Fig. 3.. Cellular effects of active state selective KRAS^G12C inhibition.

(A) Extracts from the indicated KRAS^G12C mutant cell lines were treated with RMC-4998 for 2 h before lysis and immunoblotting. The levels of active KRAS (KRAS-GTP) were determined by pull-down with the RAS-binding domain (RBD) of CRAF. A representative of at least two independent experiments for each cell line is shown. (B) The kinetics of target inhibition in live cells treated with an active state (RMC-4998, 100 nM) or an inactive state (sotorasib, 10 μM and adagrasib, 1 μM) selective inhibitor were determined as in Fig. 2C (mean ± SEM, N=3) (C) The indicated cell lines were treated as shown in the presence or absence of growth factor (GF) stimulation to determine the effect on ERK phosphorylation (pERK/total, 4 h) or cell proliferation (120 h) (mean ± SEM, N=3-4). EGF: epidermal growth factor, HGF: hepatocyte growth factor.
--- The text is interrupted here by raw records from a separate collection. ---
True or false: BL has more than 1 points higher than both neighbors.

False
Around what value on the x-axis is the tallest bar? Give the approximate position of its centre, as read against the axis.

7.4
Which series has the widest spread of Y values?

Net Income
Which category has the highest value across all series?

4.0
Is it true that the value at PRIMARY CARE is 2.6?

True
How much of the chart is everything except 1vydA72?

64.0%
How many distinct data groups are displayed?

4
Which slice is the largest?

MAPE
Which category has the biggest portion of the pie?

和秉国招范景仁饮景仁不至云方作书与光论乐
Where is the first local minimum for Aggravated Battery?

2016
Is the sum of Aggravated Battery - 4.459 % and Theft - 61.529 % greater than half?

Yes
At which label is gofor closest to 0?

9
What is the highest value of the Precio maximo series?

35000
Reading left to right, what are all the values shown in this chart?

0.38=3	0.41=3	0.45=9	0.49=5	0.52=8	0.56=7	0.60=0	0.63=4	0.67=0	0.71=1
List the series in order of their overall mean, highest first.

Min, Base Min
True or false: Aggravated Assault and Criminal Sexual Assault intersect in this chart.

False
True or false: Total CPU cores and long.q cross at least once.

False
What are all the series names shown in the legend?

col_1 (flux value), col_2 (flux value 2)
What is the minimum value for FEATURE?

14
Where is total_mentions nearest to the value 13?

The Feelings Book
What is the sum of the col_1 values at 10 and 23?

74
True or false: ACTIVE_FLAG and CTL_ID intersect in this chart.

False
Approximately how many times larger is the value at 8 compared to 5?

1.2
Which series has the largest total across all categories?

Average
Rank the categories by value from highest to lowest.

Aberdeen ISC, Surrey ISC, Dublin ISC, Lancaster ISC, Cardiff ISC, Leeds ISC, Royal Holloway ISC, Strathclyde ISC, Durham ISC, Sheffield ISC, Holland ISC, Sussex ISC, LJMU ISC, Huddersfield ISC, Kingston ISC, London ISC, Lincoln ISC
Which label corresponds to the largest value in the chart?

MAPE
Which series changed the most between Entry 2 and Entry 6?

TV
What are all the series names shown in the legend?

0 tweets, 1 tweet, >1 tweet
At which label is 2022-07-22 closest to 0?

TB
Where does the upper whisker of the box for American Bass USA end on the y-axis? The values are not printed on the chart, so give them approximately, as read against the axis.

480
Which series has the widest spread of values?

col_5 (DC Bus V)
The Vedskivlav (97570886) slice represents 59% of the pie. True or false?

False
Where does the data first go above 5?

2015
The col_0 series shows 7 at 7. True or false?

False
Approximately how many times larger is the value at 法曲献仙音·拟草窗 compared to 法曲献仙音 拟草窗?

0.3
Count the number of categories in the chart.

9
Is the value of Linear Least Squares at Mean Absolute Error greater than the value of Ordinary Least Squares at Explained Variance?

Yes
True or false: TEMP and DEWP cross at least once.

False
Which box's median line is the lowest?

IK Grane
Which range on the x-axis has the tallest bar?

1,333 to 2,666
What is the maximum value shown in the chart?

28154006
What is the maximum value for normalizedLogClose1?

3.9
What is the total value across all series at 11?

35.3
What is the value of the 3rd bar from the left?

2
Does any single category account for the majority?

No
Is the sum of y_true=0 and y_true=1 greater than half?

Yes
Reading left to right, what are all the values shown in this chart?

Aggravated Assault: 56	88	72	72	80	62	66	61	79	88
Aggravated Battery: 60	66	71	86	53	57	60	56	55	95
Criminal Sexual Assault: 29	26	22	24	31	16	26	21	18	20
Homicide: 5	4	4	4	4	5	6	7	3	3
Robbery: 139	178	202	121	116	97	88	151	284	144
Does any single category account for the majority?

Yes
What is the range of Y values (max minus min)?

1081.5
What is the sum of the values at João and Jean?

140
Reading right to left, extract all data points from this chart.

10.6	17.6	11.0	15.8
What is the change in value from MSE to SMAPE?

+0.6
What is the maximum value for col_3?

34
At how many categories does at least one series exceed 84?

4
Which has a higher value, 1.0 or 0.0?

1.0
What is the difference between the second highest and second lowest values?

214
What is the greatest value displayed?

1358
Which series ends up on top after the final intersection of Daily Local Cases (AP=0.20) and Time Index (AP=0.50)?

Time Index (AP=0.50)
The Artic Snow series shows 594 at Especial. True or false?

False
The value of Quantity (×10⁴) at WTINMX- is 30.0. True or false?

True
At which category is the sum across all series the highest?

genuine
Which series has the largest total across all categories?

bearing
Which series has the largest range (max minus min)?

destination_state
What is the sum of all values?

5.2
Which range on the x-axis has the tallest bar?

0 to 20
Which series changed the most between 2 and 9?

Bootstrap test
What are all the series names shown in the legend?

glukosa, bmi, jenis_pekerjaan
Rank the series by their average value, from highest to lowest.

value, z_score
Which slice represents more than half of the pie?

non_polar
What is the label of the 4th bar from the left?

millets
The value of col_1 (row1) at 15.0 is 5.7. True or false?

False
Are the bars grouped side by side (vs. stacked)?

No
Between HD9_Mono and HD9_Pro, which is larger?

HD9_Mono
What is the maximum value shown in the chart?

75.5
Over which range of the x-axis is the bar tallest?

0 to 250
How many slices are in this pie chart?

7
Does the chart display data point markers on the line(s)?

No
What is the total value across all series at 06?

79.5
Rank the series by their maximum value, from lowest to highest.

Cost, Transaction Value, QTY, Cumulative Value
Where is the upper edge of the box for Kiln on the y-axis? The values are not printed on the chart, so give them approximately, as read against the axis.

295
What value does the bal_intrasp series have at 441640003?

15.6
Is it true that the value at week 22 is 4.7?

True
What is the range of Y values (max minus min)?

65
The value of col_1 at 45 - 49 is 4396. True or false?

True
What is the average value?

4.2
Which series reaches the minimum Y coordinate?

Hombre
Fig. 4.. Potent and selective suppression of KRAS^G12C-driven tumor growth by tri-complex inhibitors.

(A) The indicated cells were treated with increasing concentrations of RMC-6291, RMC-4998, or adagrasib for 120h and the effect on cell viability was determined using the 3D CellTiter-Glo assay. Each point represents an individual cell line (n = 17 for G12C, n=11 for non-G12C) and the gray line indicates the median IC₅₀ for each group of cell lines. (B) Mice bearing H358 CDX tumors were treated with RMC-6291 at the indicated dose, administered orally once daily, and the tumor volume was assessed for 28 days. ***adj.p<0.001 for RMC-6291 (all dose groups) vs control, using repeated measures 2-way ANOVA (n=6/group for control, n=8/group for RMC-6291); adjusted based on multiple comparison via Dunnett’s test on the final tumor measurement. (C) The unbound plasma concentration of RMC-6921 and the expression of DUSP6 mRNA in H358 tumors following administration of a single oral dose of RMC-6291 at the indicated doses (mean ± SEM, n=3). (D, E) The indicated NSCLC (D) or CRC (E) xenograft models were treated with RMC-6291(200 mg/kg administered orally once daily) to determine the effect on mean tumor growth or regression after 28±2 days (% change from baseline, mean ± SEM, n as indicated in table S3). The dashed line indicates 10% reduction in tumor volume from baseline.